The following recommendations are provided on how to engage in this activity:
- Expense-related data requires that costs be analyzed in a fairly generic, non-discrete manner.
- All expenses for which information is provided should be evaluated as Required versus Luxury, with Required defined based on medical history inferred by response to other parts of the survey (i.e a categorical organ systems-related check box series of questions on chronic diseases, or an open-ended response question on listing these diseases and the medication histories, data which is then recoded).
- Luxury expenses are those incurred due to the purchase of OTC preventive medications and the cost for participation in all health promoting activities.
- Specific questions in the original survey may need to be added and followed up in order to determine the true cost for required out-of-pocket expenditures incurred by each patient. These questions would require a listing of medication names or types and estimated costs per month for each individual drug, or all drugs collectively.
- Only Out-of-Pocket Expenses are to be requested; in other words, if a patient has a prescription for a drug that normally costs $1000/month, and has an out-of-pocket requiring a $135 payment for a refill, then the expense evaluated is $135, not $1000.

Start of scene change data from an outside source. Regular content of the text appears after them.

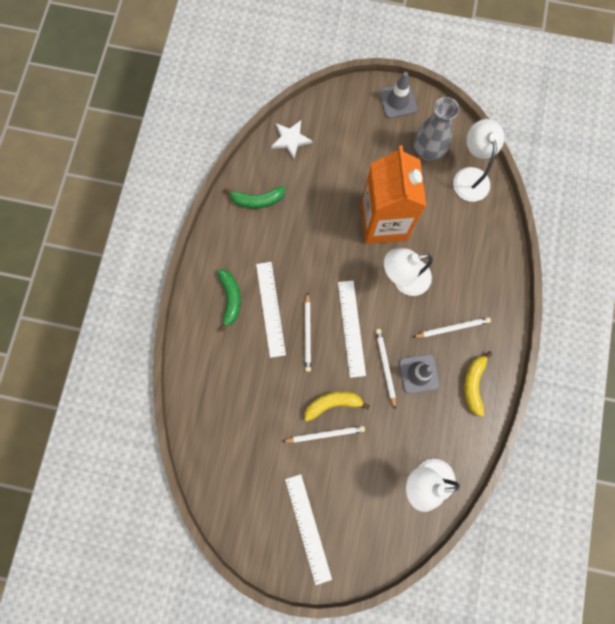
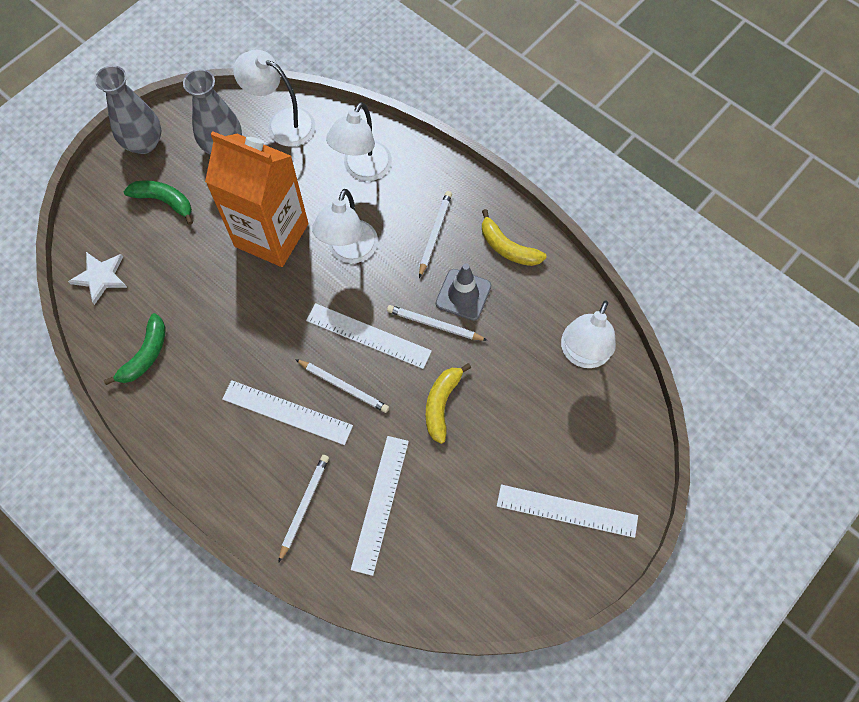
camera: 60 degrees left, 10 degrees down
(230, 299) = (244, 452): green banana -> green banana (164, 201)
(245, 403) = (380, 504): none -> white ruler
(325, 434) = (471, 432): white pencil -> white pencil (304, 506)
(397, 101) = (144, 143): grey traffic cone -> grey vase
(469, 251) = (363, 170): none -> white lamp

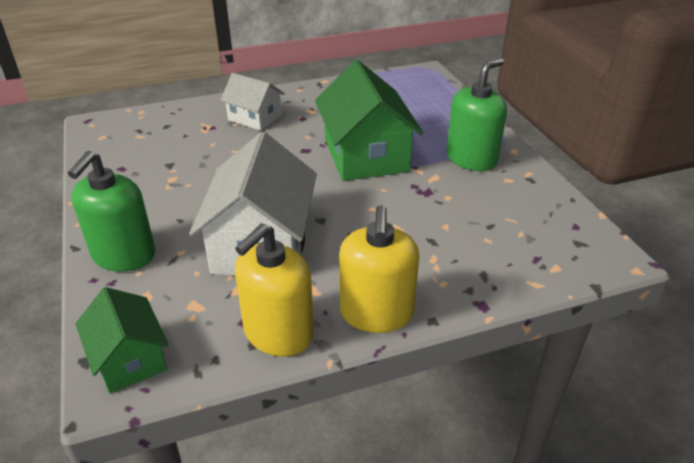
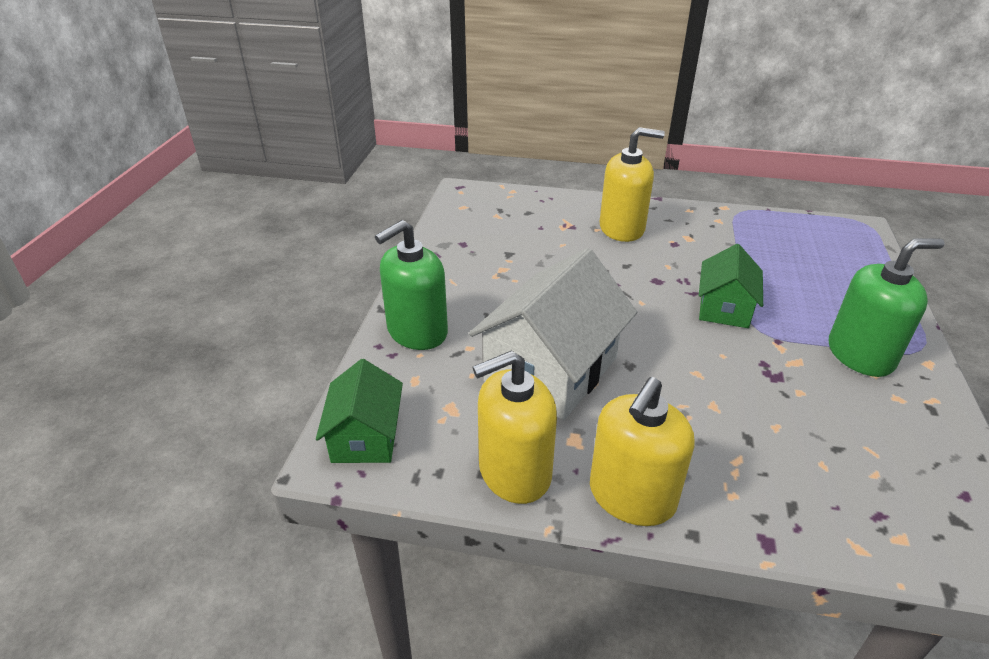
camera: 30 degrees right, 0 degrees up
(254, 118) = (622, 228): white house -> yellow soap dispenser
(366, 155) = (724, 308): green house -> green house, size x0.57

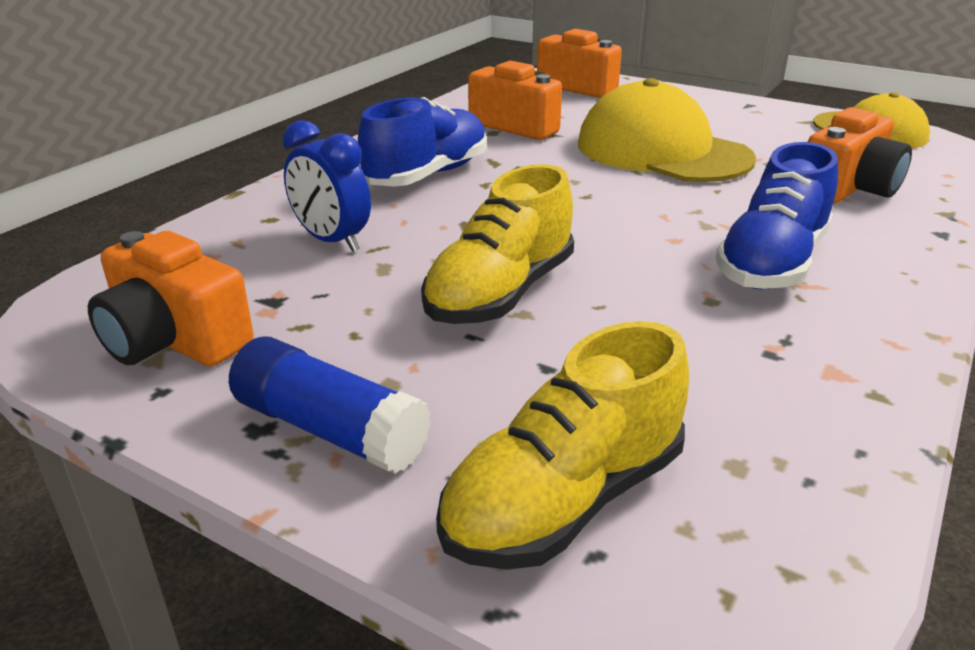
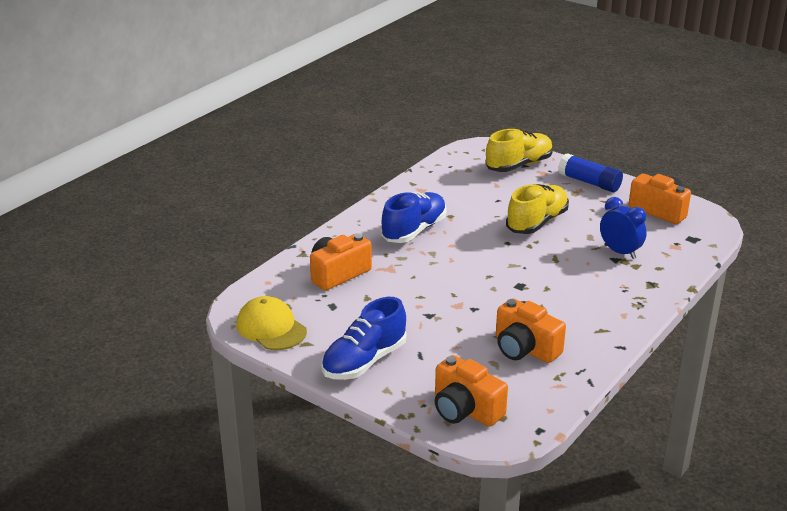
camera: 175 degrees left, 0 degrees up
(427, 175) = (582, 297): blue shoe -> blue shoe (364, 361)
(662, 151) = (430, 312): yellow cap -> none

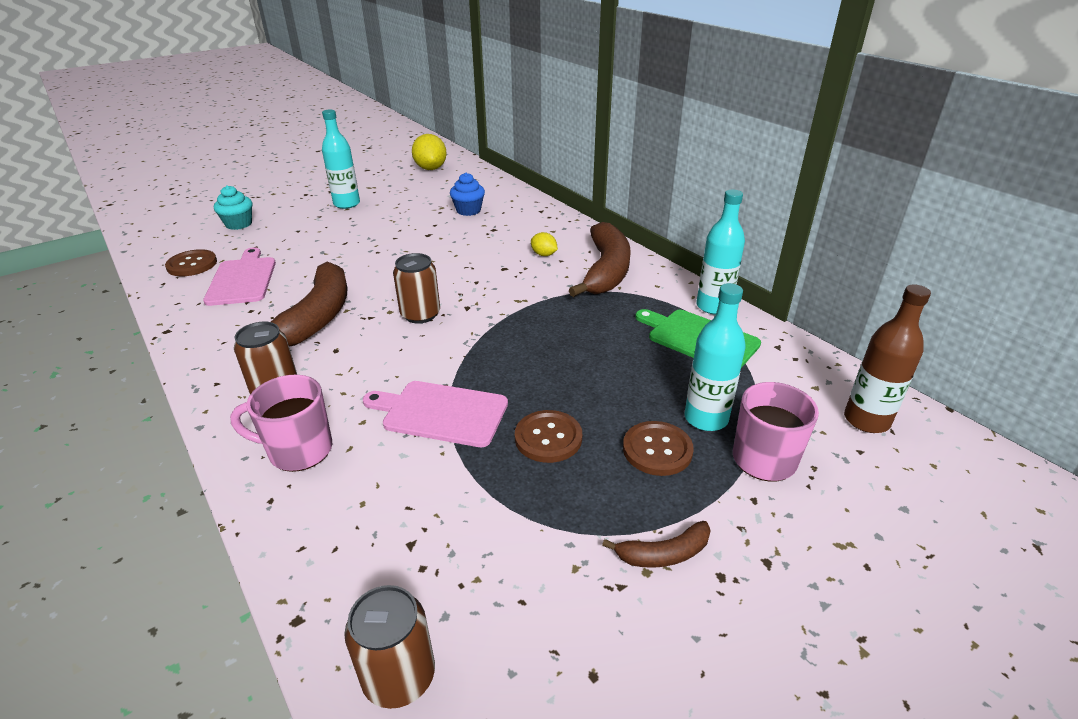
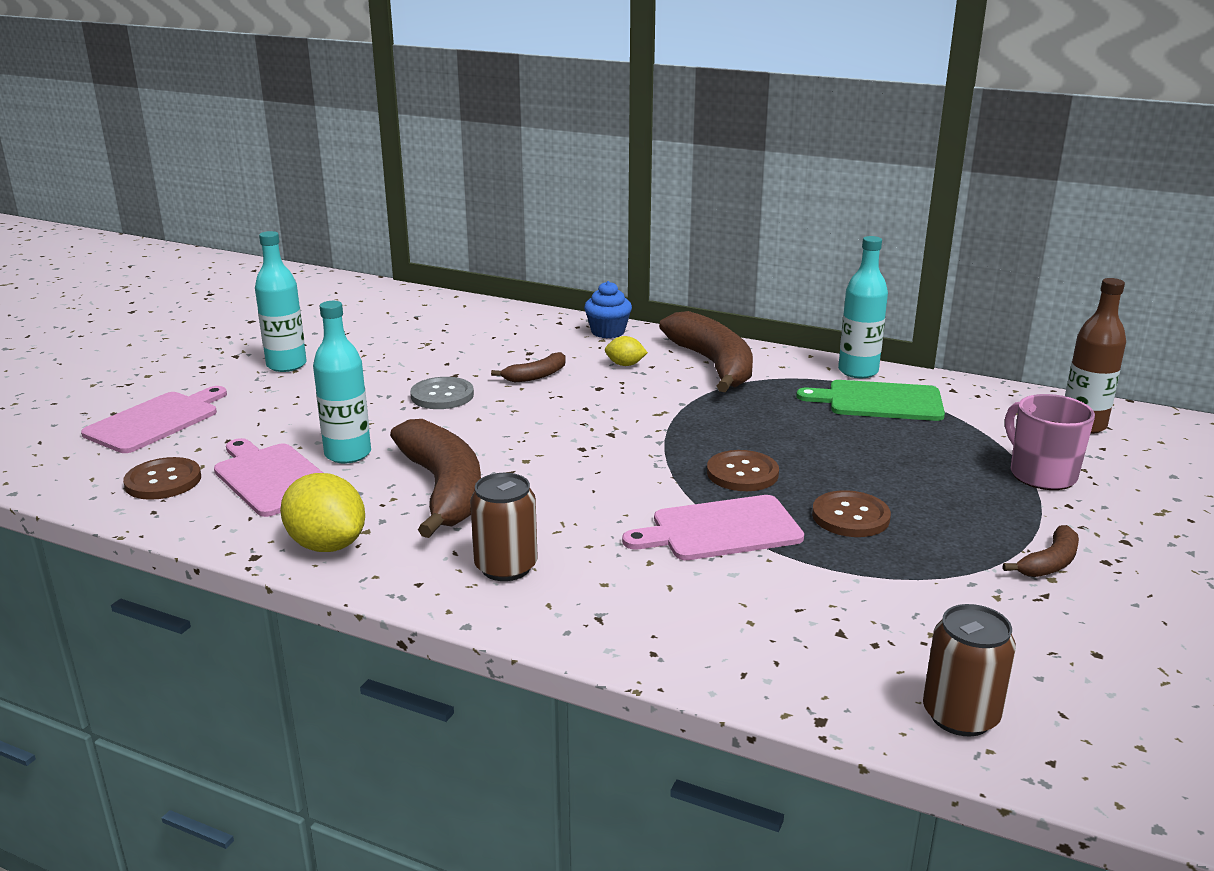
camera: 30 degrees left, 10 degrees down
(239, 224) = (155, 421): turquoise cupcake -> pink cutting board
(298, 450) = (618, 606): pink mug -> none
(402, 248) = (442, 395): none -> grey button
(420, 314) = (567, 453): brown can -> none
(431, 168) = (345, 303): yellow lemon -> yellow lemon (327, 545)
(468, 210) = (468, 339): blue cupcake -> blue cupcake (608, 332)
(475, 248) = (536, 376): none -> brown banana
(657, 450) = (954, 495): brown button -> brown button (742, 473)
(706, 418) = (963, 461): turquoise bottle -> turquoise bottle (348, 454)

The best way to evaluate the expenses attached to someone’s preventive/palliative self-generated activities is through the use of a log equation for evaluating costs. If expenses accounted for vary from <$10 for some of the research categories to >$1000 for the most expensive categories, then the log10 equivalent to expenses should be evaluated, otherwise, apply natural Log values to the expense equations for interpretation. The differences between two groups of logExpense may then be evaluated and compared for statistical comparison of the data sets selected for review. For example, LogExpense for risk behavior can be compared with LogExpense for healthy behaviors. This would be done if the patient were asked to include in the diary questions related to the amount of money spent on cigarettes per week, or an estimate of such derived from the estimated number of packs smoked per week, per day, etc. Likewise, the logExpense for amount of money spent on alcoholic beverages, or amounts of unhealthy foods purchased versus healthy foods could be evaluated (these specific questions would also have to be required for the expenses diary to then be of use). In general, the amount of activities one engaged in relative to health can be measured by reviewing the expenses related to travel that are incurred, such as gas expenses, monthly or daily bus tickets that had to be purchased, and costs for taxis to the zoo or shared driving expenses for group-related events.
The advantages of using log values is that logs can produce results that are more likely to form a straight line. This enables a more specific relationship to be displayed on the graphs or charts that are produced. This relationship is usually very noticeable on the graph or chart.